== Segment start ==

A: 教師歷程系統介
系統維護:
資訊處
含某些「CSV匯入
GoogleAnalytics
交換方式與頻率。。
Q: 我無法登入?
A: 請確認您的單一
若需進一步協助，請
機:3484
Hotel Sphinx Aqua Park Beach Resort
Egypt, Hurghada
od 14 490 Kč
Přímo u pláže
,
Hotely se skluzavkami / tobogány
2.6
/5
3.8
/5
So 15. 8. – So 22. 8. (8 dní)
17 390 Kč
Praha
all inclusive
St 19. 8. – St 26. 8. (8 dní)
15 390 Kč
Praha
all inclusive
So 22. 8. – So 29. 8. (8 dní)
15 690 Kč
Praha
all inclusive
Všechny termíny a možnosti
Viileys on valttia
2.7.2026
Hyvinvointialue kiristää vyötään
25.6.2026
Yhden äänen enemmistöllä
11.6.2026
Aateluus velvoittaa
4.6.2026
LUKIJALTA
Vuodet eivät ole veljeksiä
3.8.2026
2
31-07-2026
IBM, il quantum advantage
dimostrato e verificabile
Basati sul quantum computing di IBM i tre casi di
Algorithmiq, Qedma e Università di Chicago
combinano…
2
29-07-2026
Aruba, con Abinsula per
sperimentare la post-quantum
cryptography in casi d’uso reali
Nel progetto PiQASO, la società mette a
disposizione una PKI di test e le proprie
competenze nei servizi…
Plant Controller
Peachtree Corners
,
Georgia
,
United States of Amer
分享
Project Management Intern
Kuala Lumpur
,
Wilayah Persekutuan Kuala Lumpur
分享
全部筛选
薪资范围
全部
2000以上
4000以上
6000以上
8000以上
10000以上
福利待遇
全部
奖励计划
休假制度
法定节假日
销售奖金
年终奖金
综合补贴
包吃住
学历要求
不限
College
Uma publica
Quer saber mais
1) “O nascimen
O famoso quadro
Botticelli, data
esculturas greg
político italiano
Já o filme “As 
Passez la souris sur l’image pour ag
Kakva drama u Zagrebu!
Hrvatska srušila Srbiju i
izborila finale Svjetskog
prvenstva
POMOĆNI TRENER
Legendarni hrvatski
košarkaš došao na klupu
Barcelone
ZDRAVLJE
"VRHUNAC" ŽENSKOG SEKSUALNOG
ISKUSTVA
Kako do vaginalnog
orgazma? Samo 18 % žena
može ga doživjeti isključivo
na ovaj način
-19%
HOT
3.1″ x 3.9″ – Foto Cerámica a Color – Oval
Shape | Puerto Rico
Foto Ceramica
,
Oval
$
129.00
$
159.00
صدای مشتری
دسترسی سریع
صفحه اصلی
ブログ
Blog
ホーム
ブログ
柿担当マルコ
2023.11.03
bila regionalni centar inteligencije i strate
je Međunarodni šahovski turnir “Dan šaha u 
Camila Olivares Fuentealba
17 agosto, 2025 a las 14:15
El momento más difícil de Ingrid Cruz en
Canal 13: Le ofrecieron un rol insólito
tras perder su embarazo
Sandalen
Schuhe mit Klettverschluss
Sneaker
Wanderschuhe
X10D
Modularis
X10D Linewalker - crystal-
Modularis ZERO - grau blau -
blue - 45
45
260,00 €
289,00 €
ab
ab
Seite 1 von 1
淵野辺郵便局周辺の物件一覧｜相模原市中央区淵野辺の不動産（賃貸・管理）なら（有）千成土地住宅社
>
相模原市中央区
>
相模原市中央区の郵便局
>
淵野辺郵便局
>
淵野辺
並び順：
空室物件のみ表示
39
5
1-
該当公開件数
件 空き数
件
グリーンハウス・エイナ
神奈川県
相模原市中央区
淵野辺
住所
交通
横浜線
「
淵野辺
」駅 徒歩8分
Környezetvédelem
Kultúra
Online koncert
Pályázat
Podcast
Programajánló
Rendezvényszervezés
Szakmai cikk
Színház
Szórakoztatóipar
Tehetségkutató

== Segment end ==

§ DIRECTIVE: Restate, word for word and with nothing added, the lines from the beginning of the records above through the line that contains "17 agosto, 2025 a las 14:15".

§ THE ANSWER:
A: 教師歷程系統介
系統維護:
資訊處
含某些「CSV匯入
GoogleAnalytics
交換方式與頻率。。
Q: 我無法登入?
A: 請確認您的單一
若需進一步協助，請
機:3484
Hotel Sphinx Aqua Park Beach Resort
Egypt, Hurghada
od 14 490 Kč
Přímo u pláže
,
Hotely se skluzavkami / tobogány
2.6
/5
3.8
/5
So 15. 8. – So 22. 8. (8 dní)
17 390 Kč
Praha
all inclusive
St 19. 8. – St 26. 8. (8 dní)
15 390 Kč
Praha
all inclusive
So 22. 8. – So 29. 8. (8 dní)
15 690 Kč
Praha
all inclusive
Všechny termíny a možnosti
Viileys on valttia
2.7.2026
Hyvinvointialue kiristää vyötään
25.6.2026
Yhden äänen enemmistöllä
11.6.2026
Aateluus velvoittaa
4.6.2026
LUKIJALTA
Vuodet eivät ole veljeksiä
3.8.2026
2
31-07-2026
IBM, il quantum advantage
dimostrato e verificabile
Basati sul quantum computing di IBM i tre casi di
Algorithmiq, Qedma e Università di Chicago
combinano…
2
29-07-2026
Aruba, con Abinsula per
sperimentare la post-quantum
cryptography in casi d’uso reali
Nel progetto PiQASO, la società mette a
disposizione una PKI di test e le proprie
competenze nei servizi…
Plant Controller
Peachtree Corners
,
Georgia
,
United States of Amer
分享
Project Management Intern
Kuala Lumpur
,
Wilayah Persekutuan Kuala Lumpur
分享
全部筛选
薪资范围
全部
2000以上
4000以上
6000以上
8000以上
10000以上
福利待遇
全部
奖励计划
休假制度
法定节假日
销售奖金
年终奖金
综合补贴
包吃住
学历要求
不限
College
Uma publica
Quer saber mais
1) “O nascimen
O famoso quadro
Botticelli, data
esculturas greg
político italiano
Já o filme “As 
Passez la souris sur l’image pour ag
Kakva drama u Zagrebu!
Hrvatska srušila Srbiju i
izborila finale Svjetskog
prvenstva
POMOĆNI TRENER
Legendarni hrvatski
košarkaš došao na klupu
Barcelone
ZDRAVLJE
"VRHUNAC" ŽENSKOG SEKSUALNOG
ISKUSTVA
Kako do vaginalnog
orgazma? Samo 18 % žena
može ga doživjeti isključivo
na ovaj način
-19%
HOT
3.1″ x 3.9″ – Foto Cerámica a Color – Oval
Shape | Puerto Rico
Foto Ceramica
,
Oval
$
129.00
$
159.00
صدای مشتری
دسترسی سریع
صفحه اصلی
ブログ
Blog
ホーム
ブログ
柿担当マルコ
2023.11.03
bila regionalni centar inteligencije i strate
je Međunarodni šahovski turnir “Dan šaha u 
Camila Olivares Fuentealba
17 agosto, 2025 a las 14:15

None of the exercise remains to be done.